Le précédent record de 2024 avait été atteint le 13 septembre 2024, avec un prix de l'once à 2 570,33 dollars. Avant le retour de Donald Trump, l'or avait déjà enchaîné une série de records, gonflant d'environ 35 % depuis le début de l'année 2024.
Il était alors porté par un climat d'incertitudes géopolitiques, en particulier au Moyen-Orient. Après 15 mois de combats et de bombardements dans la bande de Gaza, Israël et le Hamas ont signé en janvier un accord de trêve dans le territoire palestinien.

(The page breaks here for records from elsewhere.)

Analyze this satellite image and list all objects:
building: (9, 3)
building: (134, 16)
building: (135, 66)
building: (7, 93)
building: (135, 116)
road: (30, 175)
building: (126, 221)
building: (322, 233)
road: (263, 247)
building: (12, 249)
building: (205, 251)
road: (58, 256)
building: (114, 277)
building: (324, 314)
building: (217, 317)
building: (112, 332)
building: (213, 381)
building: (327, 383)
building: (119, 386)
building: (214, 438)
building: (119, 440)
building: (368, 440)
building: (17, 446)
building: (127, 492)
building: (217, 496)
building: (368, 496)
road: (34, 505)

Selon Susannah Streeter, spécialiste des marchés pour Hargreaves Lansdown, « les investisseurs se réfugient (dans l'or) pour affronter une tempête d'imprévisibilité » ces dernières semaines, tout particulièrement à cause des menaces de droits de douane lancées par Donald Trump. Le président américain a notamment annoncé sa volonté d'imposer 25 % de taxes douanières sur les produits en provenance du Canada et du Mexique, pourtant théoriquement protégés par un accord de libre-échange, et 10 % sur les produits chinois, à compter du 1er février.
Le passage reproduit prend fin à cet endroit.